El equipo incluye meteorólogos que trabajaron en el programa del Transbordador Espacial y el Telescopio James Webb, un ex-controlador de tráfico aéreo de la FAA con 31 años de experiencia, e ingenieros con paso por la NASA. En octubre de 2025, Catledge co-presentó un paper técnico en el Congreso Astronáutico Internacional en Sídney junto a COMSPOC Corp. sobre análisis de riesgo de colisión en ventanas de lanzamiento. La empresa tiene software propio de gestión de lanzamientos.

Una reunión documentada en LinkedIn muestra a Catledge con ejecutivos de I-Squared Capital, fondo de infraestructura con sede en Miami, y representantes del bufete Reed Smith en Kennedy Space Center. Esa reunión fue exploratoria; no hay compromiso de financiamiento anunciado.

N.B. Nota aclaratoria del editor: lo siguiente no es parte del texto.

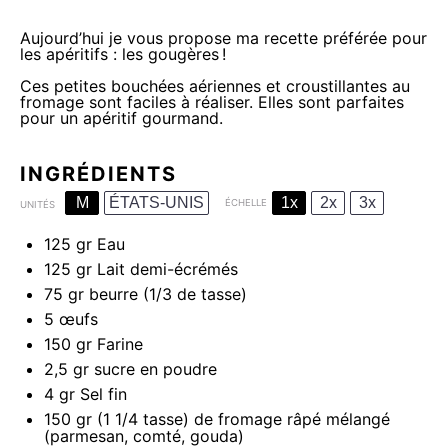
Aujourd’hui je vous propose ma recette préférée pour
les apéritifs : les gougères !
Ces petites bouchées aériennes et croustillantes au
fromage sont faciles à réaliser. Elles sont parfaites
pour un
apéritif
gourmand.
INGRÉDIENTS
M
ÉTATS-UNIS
1x
2x
3x
ÉCHELLE
UNITÉS
125
gr Eau
125
gr Lait demi-écrémés
75
gr beurre
(1/3 de tasse)
5
œufs
150
gr Farine
2
,5 gr sucre en poudre
4
gr Sel fin
150
gr
(1 1/4 tasse) de fromage râpé mélangé
(parmesan, comté, gouda)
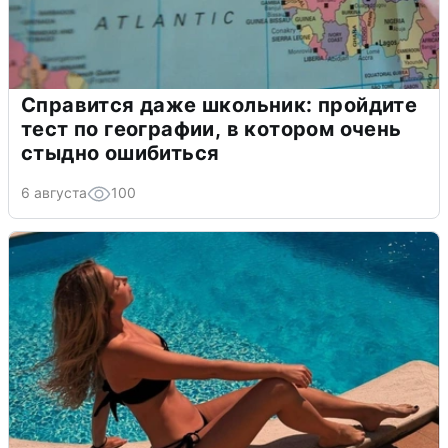
Справится даже школьник: пройдите
тест по географии, в котором очень
стыдно ошибиться
6 августа
100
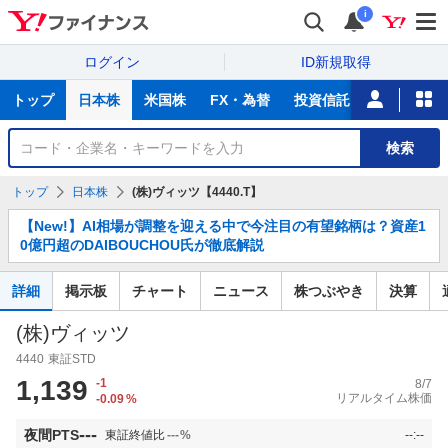
i
ログイン
ID新規取得
主
トップ
日本株
米国株
FX・為替
投資信託
ニュース
な
サ
銘
検索
ー
柄
ビ
を
トップ
日本株
(株)ヴィッツ【4440.T】
ス
検
お
索
【New!】AI相場が調整を迎える中で今注目の有望銘柄は？資産1
知
0億円超のDAIBOUCHOU氏が徹底解説
ら
せ
詳細
掲示板
チャート
ニュース
株つぶやき
決算
(株)ヴィッツ
4440
東証STD
1,139
-1
8/7
リアルタイム株価
-0.09
%
---
夜間PTS
東証終値比
---
%
--:--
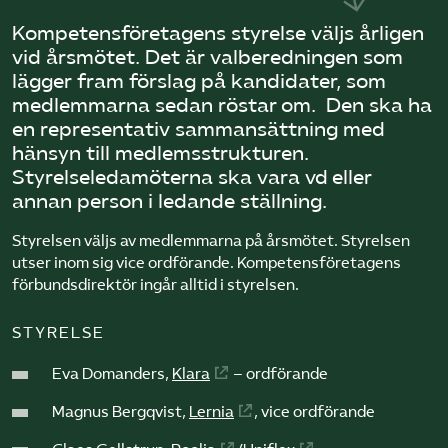
Omsättningsstatistik
Kompetensföretagens styrelse väljs årligen
vid årsmötet. Det är valberedningen som
Webbutik
lägger fram förslag på kandidater, som
medlemmarna sedan röstar om. Den ska ha
Mina sidor
en representativ sammansättning med
hänsyn till medlemsstrukturen.
Styrelseledamöterna ska vara vd eller
Bli medlem
annan person i ledande ställning.
Styrelsen väljs av medlemmarna på årsmötet. Styrelsen
Logga in på Arbetsgivarguiden
utser inom sig vice ordförande. Kompetensföretagens
förbundsdirektör ingår alltid i styrelsen.
Sök på kompetensforetagen.se
STYRELSE
Eva Domanders,
Klara
– ordförande
In english
Magnus Bergqvist,
Lernia
, vice ordförande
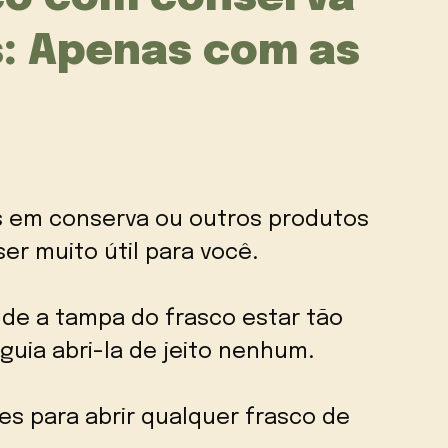
: Apenas com as
 em conserva ou outros produtos
er muito útil para você.
de a tampa do frasco estar tão
uia abri-la de jeito nenhum.
es para abrir qualquer frasco de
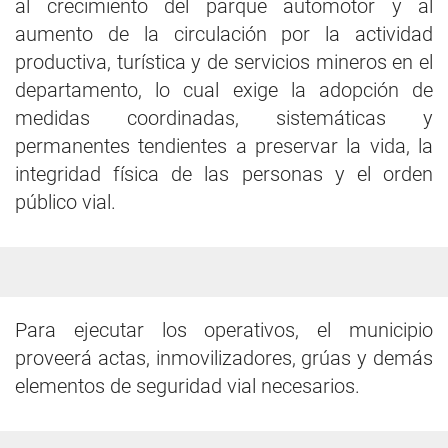
al crecimiento del parque automotor y al
aumento de la circulación por la actividad
productiva, turística y de servicios mineros en el
departamento, lo cual exige la adopción de
medidas coordinadas, sistemáticas y
permanentes tendientes a preservar la vida, la
integridad física de las personas y el orden
público vial.
Para ejecutar los operativos, el municipio
proveerá actas, inmovilizadores, grúas y demás
elementos de seguridad vial necesarios.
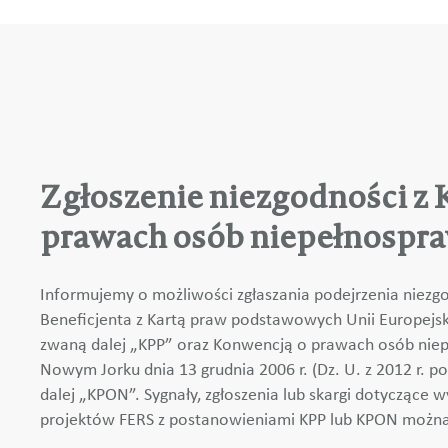
Zgłoszenie niezgodności z
prawach osób niepełnospr
Informujemy o możliwości zgłaszania podejrzenia niezgo
Beneficjenta z Kartą praw podstawowych Unii Europejskie
zwaną dalej „KPP” oraz Konwencją o prawach osób nie
Nowym Jorku dnia 13 grudnia 2006 r. (Dz. U. z 2012 r. po
dalej „KPON”. Sygnały, zgłoszenia lub skargi dotyczące 
projektów FERS z postanowieniami KPP lub KPON możn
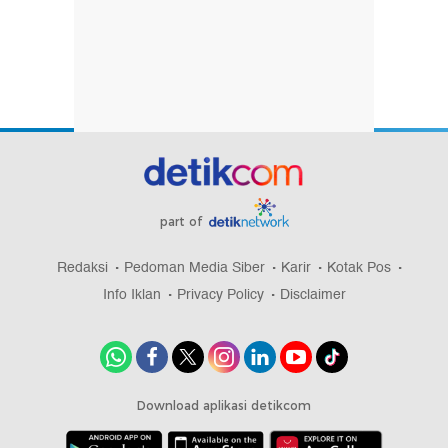
part of
Redaksi
Pedoman Media Siber
Karir
Kotak Pos
Info Iklan
Privacy Policy
Disclaimer
Download aplikasi detikcom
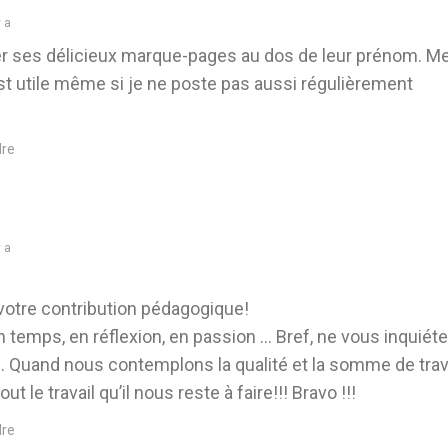
 a
iser ses délicieux marque-pages au dos de leur prénom. Me
st utile même si je ne poste pas aussi régulièrement
re
 a
 votre contribution pédagogique!
temps, en réflexion, en passion … Bref, ne vous inquiétez
Quand nous contemplons la qualité et la somme de trava
 le travail qu’il nous reste à faire!!! Bravo !!!
re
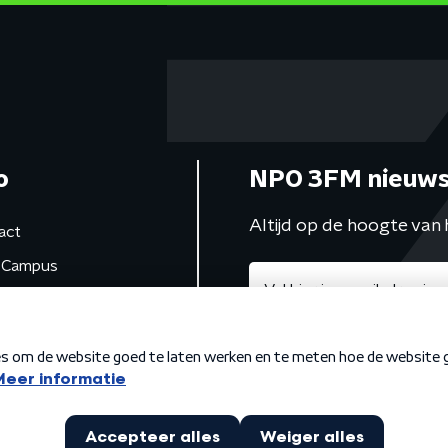
o
NPO 3FM nieuws
Altijd op de hoogte van 
act
Campus
de studio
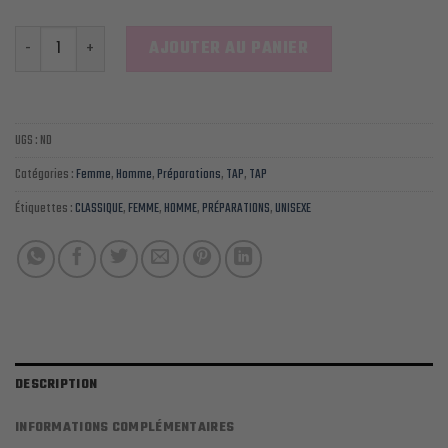
quantité de TAP PRÉPARATIONS CLASSIQUES
AJOUTER AU PANIER
UGS :
ND
Catégories :
Femme
,
Homme
,
Préparations
,
TAP
,
TAP
Étiquettes :
CLASSIQUE
,
FEMME
,
HOMME
,
PRÉPARATIONS
,
UNISEXE
DESCRIPTION
INFORMATIONS COMPLÉMENTAIRES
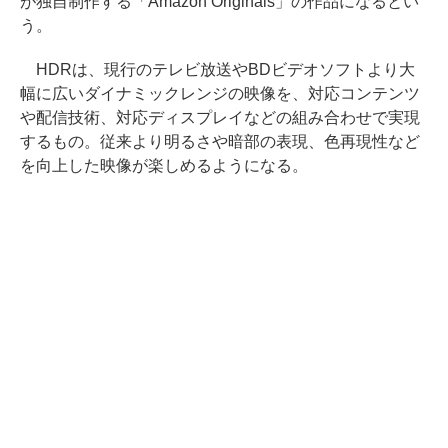
が独自制作する「Amazon Originals」の作品になるとい
う。
HDRは、現行のテレビ放送やBDビデオソフトより大
幅に広いダイナミックレンジの映像を、対応コンテンツ
や配信技術、対応ディスプレイなどの組み合わせで実現
するもの。従来より明るさや暗部の表現、色再現性など
を向上した映像が楽しめるようになる。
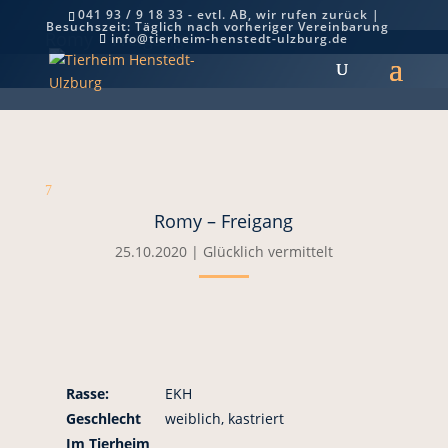
041 93 / 9 18 33 - evtl. AB, wir rufen zurück |
Besuchszeit: Täglich nach vorheriger Vereinbarung
Romy – Freigang
info@tierheim-henstedt-ulzburg.de
7
Romy – Freigang
25.10.2020
|
Glücklich vermittelt
Rasse:
EKH
Geschlecht
weiblich, kastriert
Im Tierheim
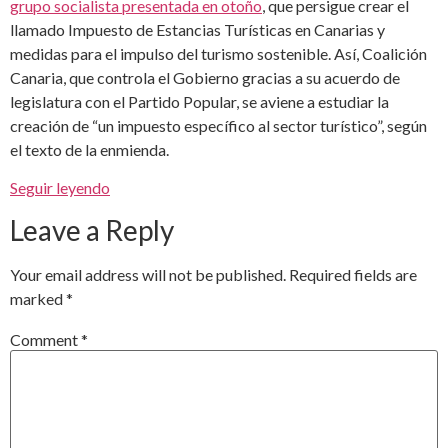
grupo socialista presentada en otoño
, que persigue crear el
llamado Impuesto de Estancias Turísticas en Canarias y
medidas para el impulso del turismo sostenible. Así, Coalición
Canaria, que controla el Gobierno gracias a su acuerdo de
legislatura con el Partido Popular, se aviene a estudiar la
creación de “un impuesto específico al sector turístico”, según
el texto de la enmienda.
Seguir leyendo
Leave a Reply
Your email address will not be published.
Required fields are
marked
*
Comment
*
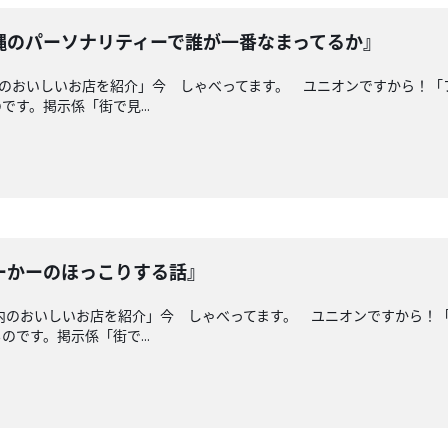
縄のパーソナリティーで誰が一番なまってるか』
内のおいしいお店を紹介」今 しゃべってます。 ユニオンですから！
す。掲示係「街で見...
ーかーのほっこりする話』
県内のおいしいお店を紹介」今 しゃべってます。 ユニオンですから！
です。掲示係「街で...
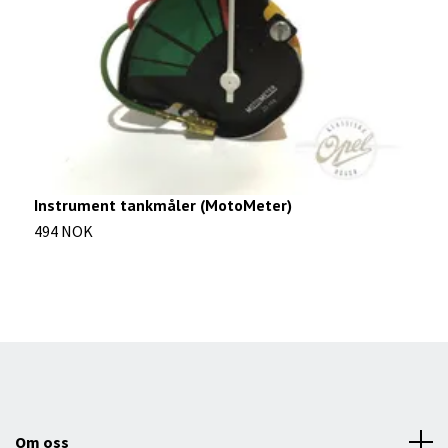
Instrument tankmåler (MotoMeter)
S
494 NOK
4
Om oss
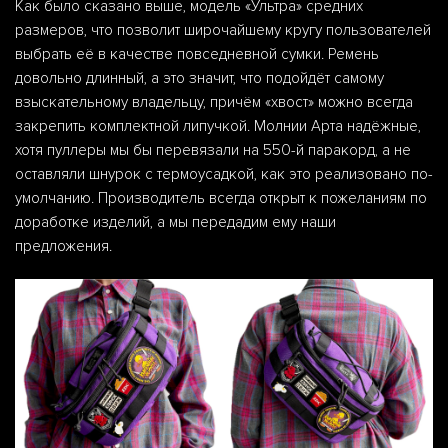
Как было сказано выше, модель «Ультра» средних
размеров, что позволит широчайшему кругу пользователей
выбрать её в качестве повседневной сумки. Ремень
довольно длинный, а это значит, что подойдёт самому
взыскательному владельцу, причём «хвост» можно всегда
закрепить комплектной липучкой. Молнии Арта надёжные,
хотя пуллеры мы бы перевязали на 550-й паракорд, а не
оставляли шнурок с термоусадкой, как это реализовано по-
умолчанию. Производитель всегда открыт к пожеланиям по
доработке изделий, а мы передадим ему наши
предложения.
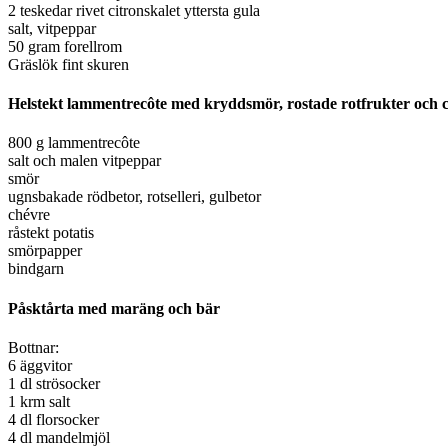
2 teskedar rivet citronskalet yttersta gula
salt, vitpeppar
50 gram forellrom
Gräslök fint skuren
Helstekt lammentrecôte med kryddsmör, rostade rotfrukter och 
800 g lammentrecôte
salt och malen vitpeppar
smör
ugnsbakade rödbetor, rotselleri, gulbetor
chévre
råstekt potatis
smörpapper
bindgarn
Påsktårta med maräng och bär
Bottnar:
6 äggvitor
1 dl strösocker
1 krm salt
4 dl florsocker
4 dl mandelmjöl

Todo esto perfila a Launch on Demand como una consultora técnica pequeña pero activa, con conexiones reales en la industria espacial.

El plazo que no tiene precedente

El optimismo burocrático choca de frente con el historial financiero de la industria. El mejor ejemplo es Spaceport America en Nuevo México, el primer puerto espacial construido desde cero para uso comercial. Según reportes de la agencia The Associated Press y medios especializados en Estados Unidos, el proyecto tardó más de una década y le costó a los contribuyentes más de US$ 200 millones solo en infraestructura base.

Sierra Vista, con toda la infraestructura institucional de Arizona, estimó 18 a 24 meses solo para obtener la licencia regulatoria. República Dominicana no tiene legislación espacial, no tiene marco regulatorio para lanzamientos comerciales y no tiene una agencia espacial. Tiene 26 meses según el presidente para un lanzamiento.

No hay precedente en la historia de la industria espacial de que una instalación de esta naturaleza se construya en ese plazo, partiendo desde cero, en un país sin infraestructura espacial previa, financiada por una entidad que nunca ha ejecutado un proyecto de esta escala.

El problema no es la empresa, es el salto

Launch on Demand no es una empresa fantasma. Sus fundadores tienen credenciales verificables y su trabajo en la industria espacial es real, aunque acotado al rol de consultora técnica. Hace estudios. Tramita licencias. Asesora operaciones. Eso es lo que ha hecho en Yuma, en Sierra Vista y en Omán.

LOD Holdings es la entidad que, en teoría, da el siguiente paso: financiar, construir y operar. Pero ese paso nunca ha ocurrido. En Arizona, el ciclo de Launch on Demand lleva años sin llegar a la fase de LOD Holdings, porque nadie ha podido resolver el problema del financiamiento.

En República Dominicana, el presidente se saltó ese problema en su discurso. Anunció el resultado sin anunciar cómo se llega a él: quién pone los US$ 600 millones, quién lanza los cohetes, bajo qué legislación, con qué garantías para el Estado si no se cumple el plazo.

Por ahora, lo único que tiene el país es un anuncio, un plazo y un modelo de negocio que en sus únicos dos casos anteriores documentados no ha llegado a construir nada.